As to the marriage equity thing, no, no one here has brought it up today, but if I'm not mistaken, most if not all of you oppose "allowing" gay folk the benefits and joys of engaging in a marriage relationship. Or are you in favor of allowing gay folk to marry?

Denying rights is a sign of bigotry, it seems to me. Certainly, this sort of name-calling and demonization is a sign of bigotry.

Or are you suggesting that folk calling black folk by racial slurs is not a sign of bigotry?

Glenn E. Chatfield said...

Let's see, condemning someone's behavior, according to Dan, is denying them rights. Wow! How illogical can you get!!!!

What I can't tolerate is homosexualists forcing me to accept their behavior as right and proper, and teaching the same to children in schools, and punishing anyone who disagrees!

So now, according to Dan, describing a behavior as "queer" is bigotry; Dan has redefined bigotry now and expects everyone to agree with his definition.

I have never, ever denied - or even taught others to deny - any civil rights to homophiles. What I do deny them is the right to redefine what marriage is. I also deny them the "right" to force their behavior to be sanctioned.

You, on the other hand, redefine what the Bible says in order to suit your apostate brand of so-called Christianity so as to give sanction, support and encouragement to homosexual behavior!

Stan said...

Dan, I believe, I have always believed, I will always believe that "gay folk" (as opposed to folk who are happy, merry, cheerful) should always have the right to marry. No one should be denied that right. But, of course, you define the word differently. And I'm pretty sure that you would deny that right to people such as polygamists, that cat lady who wants to marry her favorite tabby, or the car enthusiast I read about that wished to wed his favorite automobile. Bigot!

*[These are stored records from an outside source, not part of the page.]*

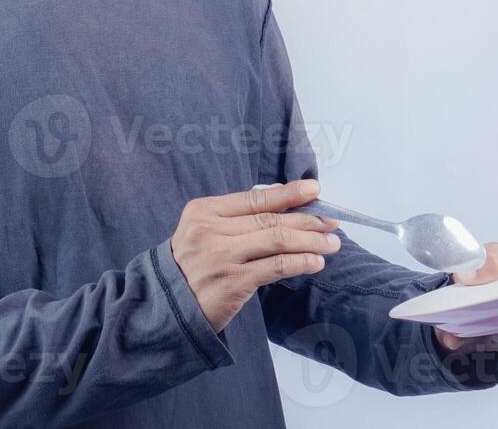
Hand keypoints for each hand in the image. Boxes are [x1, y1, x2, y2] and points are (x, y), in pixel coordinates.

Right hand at [170, 179, 343, 333]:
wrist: (166, 307)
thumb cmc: (190, 267)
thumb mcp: (202, 232)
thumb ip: (235, 218)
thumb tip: (282, 202)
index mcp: (203, 210)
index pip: (254, 198)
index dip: (287, 193)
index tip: (314, 190)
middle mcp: (211, 229)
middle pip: (270, 219)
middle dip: (307, 220)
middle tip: (331, 222)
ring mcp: (222, 256)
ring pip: (277, 240)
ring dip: (310, 241)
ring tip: (331, 243)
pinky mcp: (233, 282)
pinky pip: (276, 267)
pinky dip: (300, 262)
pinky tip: (315, 263)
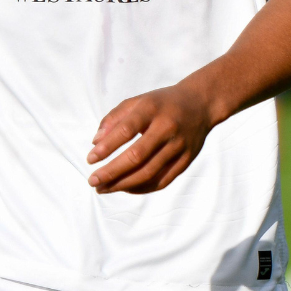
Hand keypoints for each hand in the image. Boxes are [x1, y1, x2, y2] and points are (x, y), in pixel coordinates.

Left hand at [87, 84, 214, 193]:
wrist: (201, 104)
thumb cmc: (161, 103)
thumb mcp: (137, 101)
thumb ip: (114, 119)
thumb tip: (95, 143)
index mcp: (151, 108)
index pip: (126, 131)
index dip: (106, 147)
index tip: (90, 159)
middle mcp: (167, 127)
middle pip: (136, 156)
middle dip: (112, 172)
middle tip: (93, 181)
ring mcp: (179, 146)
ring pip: (148, 172)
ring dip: (123, 184)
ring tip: (104, 188)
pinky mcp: (186, 160)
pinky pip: (162, 180)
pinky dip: (141, 188)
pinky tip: (125, 188)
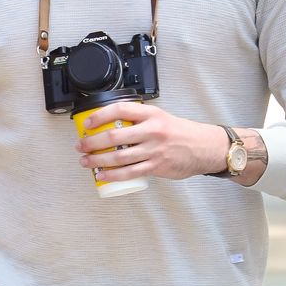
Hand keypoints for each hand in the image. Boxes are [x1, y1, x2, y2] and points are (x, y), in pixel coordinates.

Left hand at [75, 102, 228, 182]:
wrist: (203, 147)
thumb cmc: (179, 133)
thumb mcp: (160, 117)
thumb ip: (139, 119)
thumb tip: (112, 123)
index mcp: (151, 114)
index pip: (120, 110)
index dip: (100, 116)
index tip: (87, 123)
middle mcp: (152, 130)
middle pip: (114, 136)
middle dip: (92, 142)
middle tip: (81, 145)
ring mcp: (154, 149)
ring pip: (119, 157)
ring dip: (98, 160)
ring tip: (86, 161)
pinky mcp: (156, 166)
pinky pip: (130, 172)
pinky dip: (113, 175)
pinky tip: (102, 175)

And, let's keep in mind, if "bigot" is defined as "demonizing folk by ugly name-calling", I suspect we'll need to ask questions about the use of pejoratives like "hunch", "right wing", "fundamentalist", "narrow-minded literalists" ... shall I continue? So, on two fronts, perhaps the pot ought to be careful about the terms he applies to the kettle.

Dan Trabue said...

The difference, Stan, is my usage of those terms are descriptors, with no intent to belittle or demonize.

Your opinions ARE objectively YOUR HUNCHES. There is no denigration of anyone in that term. It's just a word, rightly used. "Right wing," I use as a way to describe those on the right-ish/conservative side of things and I mean no harm by it, and I see no harm in it, any more than calling someone Left wing.

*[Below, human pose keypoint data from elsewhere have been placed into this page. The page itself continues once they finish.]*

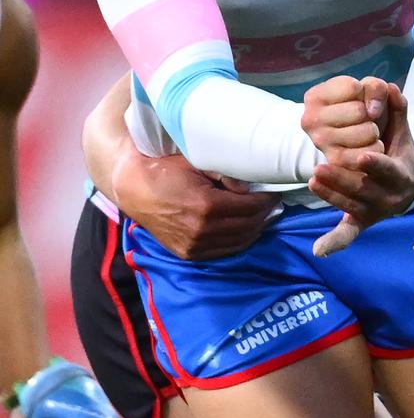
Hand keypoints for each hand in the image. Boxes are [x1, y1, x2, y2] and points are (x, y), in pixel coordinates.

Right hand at [112, 150, 278, 258]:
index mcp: (206, 206)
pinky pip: (224, 252)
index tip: (274, 191)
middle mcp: (202, 231)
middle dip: (264, 214)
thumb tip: (251, 187)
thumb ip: (227, 175)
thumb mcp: (198, 163)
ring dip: (255, 228)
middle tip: (272, 201)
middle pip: (248, 226)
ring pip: (239, 242)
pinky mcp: (188, 254)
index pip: (250, 207)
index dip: (266, 200)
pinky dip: (239, 241)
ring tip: (262, 214)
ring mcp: (194, 246)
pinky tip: (245, 228)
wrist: (135, 189)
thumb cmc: (167, 169)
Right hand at [302, 75, 386, 164]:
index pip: (353, 88)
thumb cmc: (358, 105)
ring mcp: (321, 143)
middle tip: (359, 118)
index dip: (363, 92)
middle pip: (359, 111)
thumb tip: (373, 111)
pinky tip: (365, 146)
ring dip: (373, 131)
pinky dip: (375, 148)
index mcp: (314, 97)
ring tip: (362, 131)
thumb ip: (375, 88)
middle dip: (369, 113)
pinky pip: (368, 154)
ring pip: (367, 132)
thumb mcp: (366, 88)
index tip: (355, 98)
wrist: (351, 134)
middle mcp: (311, 120)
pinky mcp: (335, 162)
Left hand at [309, 83, 413, 256]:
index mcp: (401, 174)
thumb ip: (397, 109)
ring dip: (331, 195)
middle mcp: (389, 197)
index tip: (361, 156)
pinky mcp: (361, 222)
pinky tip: (319, 250)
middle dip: (343, 180)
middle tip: (321, 167)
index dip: (375, 164)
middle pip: (364, 190)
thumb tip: (390, 88)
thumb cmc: (401, 150)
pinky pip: (348, 234)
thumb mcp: (404, 131)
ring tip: (313, 178)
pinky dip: (335, 243)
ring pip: (351, 206)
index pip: (388, 170)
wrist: (410, 184)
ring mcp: (374, 212)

These are descriptors, not slurs.

There's a difference, my friend.

Stan said...

Okay, so it's not bigotry (your word) if you can find an excuse for it, but it is bigotry if someone is expressing an opinion of the morality of a particular activity with which you disagree. All clear. Got it. Thanks. Of course, when "people like me" use terms like "liberals" or "progressives" or when Glen uses the term "homophile", that is bigotry. Pot, meet kettle.

And you apparently didn't read my earlier post. "Hunch" is defined as "An intuitive feeling or a premonition, a suspicion, a guess". I offer reasons for my explanations, the text, the context, the language, etc. Thus, your calling it a "hunch" is saying that I'm only guessing while I'm saying that I'm reasoning through. That's pejorative. At least as pejorative as anything you've complained about when people "misrepresent" you.

Dan Trabue said...

Peace, my brothers. I've bothered you enough...

My apologies.

Marshal Art said...

Just to be clear, I do oppose homosexuals being granted the new and invented "right" of marrying a person of the same sex. As was said, it is because marriage has a meaning and I don't believe they have the right to force a new definition upon the rest of us. At the same time, I don't oppose their right to pursue happiness, if engaging in perverse sexual relations achieves that goal. I simply won't join in the agenda that forces the perversity upon our culture through law.

Also, "queer" was/is used as a slur, but originated as an apt description of people who deviate from normal sexual behaviors. It wasn't first used as a slur. They ARE queer, just as Dan is queer in many of his beliefs. But the word "queer" became attached to one group of people, and as such also changed in a negative manner.